I have the following requirement to round amounts:
1.2448 -> 1.25
3.349 -> 3.35
0.474 -> 0.47
I have tried all the possible modes of the BigDecimal.setScale(2, RoundingMode.) method, without any success. Here is the result:
UP: 1.25, 3.35, 0.48
HALF_UP: 1.24, 3.35, 0.47
CEILING: 1.25, 3.35, 0.48
FLOOR: 1.24, 3.34, 0.47
DOWN: 1.24, 3.34, 0.47
HALF_DOWN: 1.24, 3.35, 0.47
HALF_EVEN: 1.24, 3.35, 0.47
I have also tried to use BigDecimal.round(), with not good result neither.
How can I round the amounts in the required way ?
Edit:
Why do I actually need to round in this seemingly bizarre way?
In a new software we are developing, we need to reproduce the rounding behavior or a legacy software (which is the way business wants rounding to be done)
Solution:
I absolutely want to stay with BigDecimals for all my calculations.

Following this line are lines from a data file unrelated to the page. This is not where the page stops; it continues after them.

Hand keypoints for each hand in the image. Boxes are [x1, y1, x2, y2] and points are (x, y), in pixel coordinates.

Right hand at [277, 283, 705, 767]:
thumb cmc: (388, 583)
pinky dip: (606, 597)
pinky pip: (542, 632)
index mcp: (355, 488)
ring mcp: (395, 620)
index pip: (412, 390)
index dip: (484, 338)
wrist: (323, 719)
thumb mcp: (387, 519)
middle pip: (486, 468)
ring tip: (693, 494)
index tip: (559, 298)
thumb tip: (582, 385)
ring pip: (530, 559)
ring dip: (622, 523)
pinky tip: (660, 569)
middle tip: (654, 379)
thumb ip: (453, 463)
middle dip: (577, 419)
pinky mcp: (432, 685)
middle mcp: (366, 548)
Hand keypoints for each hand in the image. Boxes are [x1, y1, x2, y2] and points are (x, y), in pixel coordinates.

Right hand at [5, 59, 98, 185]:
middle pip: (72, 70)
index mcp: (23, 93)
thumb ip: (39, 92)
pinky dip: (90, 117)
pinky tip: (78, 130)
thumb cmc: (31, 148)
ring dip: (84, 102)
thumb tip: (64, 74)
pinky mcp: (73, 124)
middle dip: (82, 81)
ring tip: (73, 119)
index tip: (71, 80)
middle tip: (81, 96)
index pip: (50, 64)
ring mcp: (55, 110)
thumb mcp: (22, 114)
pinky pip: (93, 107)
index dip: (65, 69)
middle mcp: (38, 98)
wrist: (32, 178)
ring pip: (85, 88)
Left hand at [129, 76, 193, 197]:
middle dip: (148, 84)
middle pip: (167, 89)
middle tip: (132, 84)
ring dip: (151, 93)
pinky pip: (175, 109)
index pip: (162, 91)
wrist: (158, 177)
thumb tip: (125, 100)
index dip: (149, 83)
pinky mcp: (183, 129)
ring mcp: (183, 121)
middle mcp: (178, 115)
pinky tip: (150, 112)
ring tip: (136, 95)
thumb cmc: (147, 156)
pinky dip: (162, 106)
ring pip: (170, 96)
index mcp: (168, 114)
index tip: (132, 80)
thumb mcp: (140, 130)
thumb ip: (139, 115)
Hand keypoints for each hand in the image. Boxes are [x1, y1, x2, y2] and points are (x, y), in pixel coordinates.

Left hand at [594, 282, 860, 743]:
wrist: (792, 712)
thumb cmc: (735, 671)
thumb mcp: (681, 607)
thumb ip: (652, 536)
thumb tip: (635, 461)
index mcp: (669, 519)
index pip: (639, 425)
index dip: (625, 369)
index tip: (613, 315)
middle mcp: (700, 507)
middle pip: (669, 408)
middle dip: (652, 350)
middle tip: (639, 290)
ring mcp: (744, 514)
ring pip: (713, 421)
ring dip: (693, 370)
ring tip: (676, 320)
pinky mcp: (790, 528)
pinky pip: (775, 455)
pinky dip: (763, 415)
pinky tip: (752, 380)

So, at the end I came up with this simple function to do the "progressive" rounding:
public static BigDecimal roundAmount(BigDecimal amount) {
for (int i = amount.scale(); i >= 2; i--) {
amount = amount.setScale(i, RoundingMode.HALF_UP);
}
return amount;
}
What you are trying to do is round each digit progressively. 1.2448 -> 1.245 -> 1.25.
This means the smallest number needed to round up is .nn4444444444444445 which is close to adding 1/2 - 4/9 after scaling which is 1/18.
Whenever I have seen someone suggest this it has been incorrect, but it is easy to calculate.
for (double d : new double[]{1.2448, 3.349, 0.474}) {
double rounded = Math.round(d * 1e2 + 1.0 / 18) / 1e2;
System.out.printf("%s should be %.2f rounded half up and is %s%n", d, d, rounded);
}
prints
1.2448 should be 1.24 rounded half up and is 1.25
3.349 should be 3.35 rounded half up and is 3.35
0.474 should be 0.47 rounded half up and is 0.47
As you can see, the need to add 1/18th is an odd number but that is what you are effectively doing when you round each digit up progressively.